Segundo a CNN Internacional, Trump deveria pagar cerca de US$ 2 milhões (R$ 9,9 milhões) em danos por ter comprovadamente abusado de Jean e quase US$ 3 milhões (R$ 14,8 milhões) em danos pela acusação de difamação, que também foi provada perante o júri. Somando as duas indenizações, o ex-presidente vai desembolsar aproximadamente R$ 5 milhões (R$ 24,7).
Antes de dispensar o júri, o juiz que conduziu o caso, Lewis Kaplan, informou que agora eles podem se identificar publicamente, se quiserem, mas os aconselhou a não fazê-lo.
“Meu conselho para vocês é não se identificarem. Nem agora e nem por muito tempo”, afirmou Kaplan. “Se você é alguém que escolhe falar com os outros e se identificar com os outros, oriento você a não identificar ninguém mais que tenha feito parte deste júri. Cada um de vocês deve isso ao outro, independentemente do que decidiu você mesmo.”
Entenda o caso
O júri em um tribunal federal de Manhattan está considerando as alegações de E. Jean Carroll de que o ex-presidente Donald Trump a estuprou em um provador da loja de departamentos de luxo Bergdorf Goodman, na primavera de 1996, e depois a difamou em uma postagem nas redes sociais em outubro de 2022. Trump negou as acusações.

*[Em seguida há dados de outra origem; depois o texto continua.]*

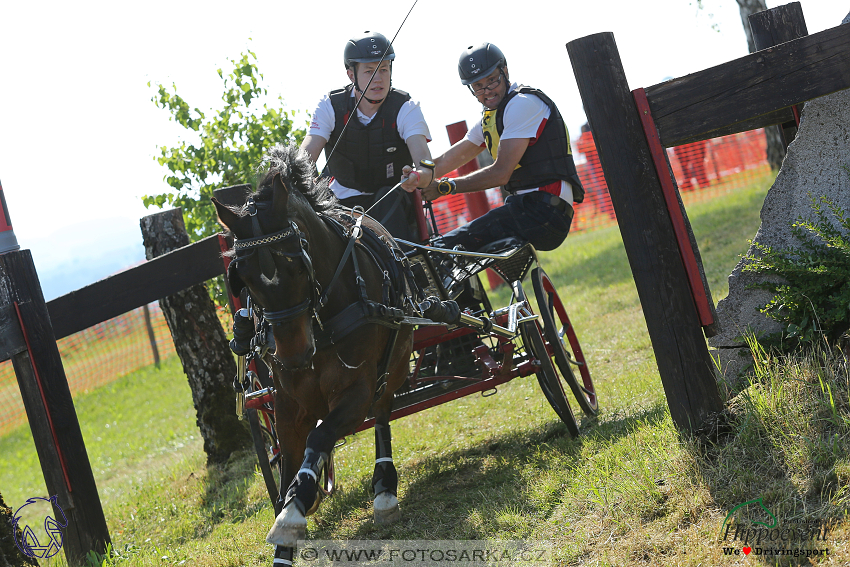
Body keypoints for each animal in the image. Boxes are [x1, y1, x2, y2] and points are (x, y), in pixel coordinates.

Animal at [211, 144, 410, 552]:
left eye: (298, 263)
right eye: (244, 278)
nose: (294, 354)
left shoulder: (357, 392)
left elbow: (320, 436)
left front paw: (296, 507)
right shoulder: (287, 403)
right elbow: (289, 460)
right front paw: (292, 507)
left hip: (393, 365)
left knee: (383, 411)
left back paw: (384, 488)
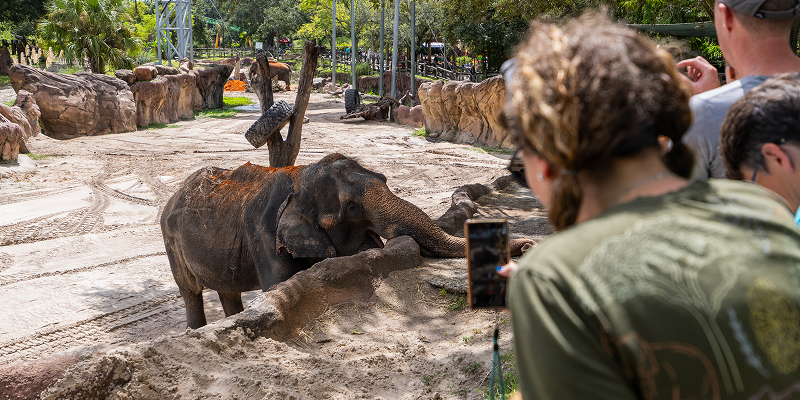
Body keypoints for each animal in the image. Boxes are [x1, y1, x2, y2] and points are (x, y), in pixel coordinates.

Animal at [161, 153, 533, 328]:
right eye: (352, 207)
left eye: (384, 178)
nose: (529, 244)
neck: (298, 176)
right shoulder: (263, 235)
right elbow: (278, 285)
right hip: (170, 242)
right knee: (190, 291)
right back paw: (196, 330)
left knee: (227, 290)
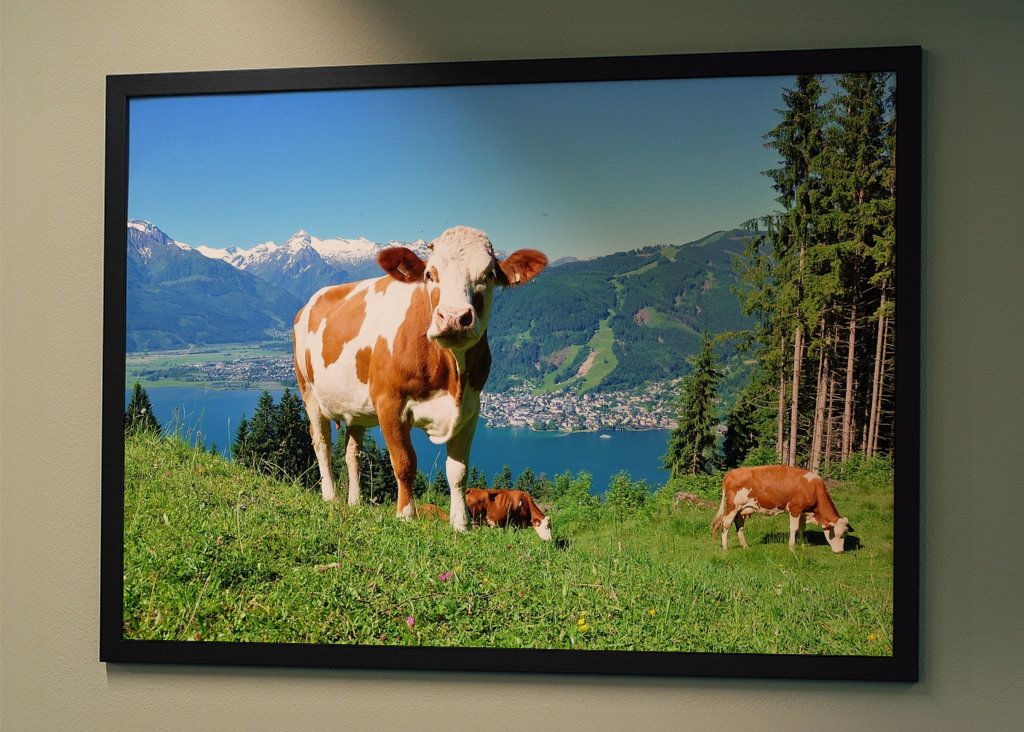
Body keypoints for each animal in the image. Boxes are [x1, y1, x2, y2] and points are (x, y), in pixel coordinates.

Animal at [292, 225, 547, 532]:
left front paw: (460, 524)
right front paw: (405, 514)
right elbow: (404, 462)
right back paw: (330, 497)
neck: (451, 376)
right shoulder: (389, 402)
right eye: (429, 274)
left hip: (355, 408)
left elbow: (458, 471)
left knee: (352, 452)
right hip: (308, 389)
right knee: (322, 443)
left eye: (489, 274)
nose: (453, 317)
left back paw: (354, 502)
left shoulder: (471, 408)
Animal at [711, 465, 852, 553]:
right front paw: (792, 548)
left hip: (741, 509)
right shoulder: (795, 509)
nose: (840, 551)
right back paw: (725, 547)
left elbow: (802, 529)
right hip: (733, 507)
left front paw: (803, 546)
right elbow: (794, 528)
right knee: (726, 523)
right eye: (838, 534)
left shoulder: (803, 511)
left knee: (739, 525)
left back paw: (745, 546)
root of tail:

Jean entrou com a ação em novembro de 2022 sob a “Lei de Sobreviventes Adultos do Estado de Nova York”, um projeto de lei estadual que que dá às vítimas de abuso sexual uma janela de um ano para abrir processos por agressões que aconteceram anos ou mesmo décadas antes.
Isto não é um julgamento criminal. Em um processo civil como o de Jean, o júri deve precisa ser convencido de que há mais de 50% de chance de que as alegações sejam verdadeiras para condenar o réu.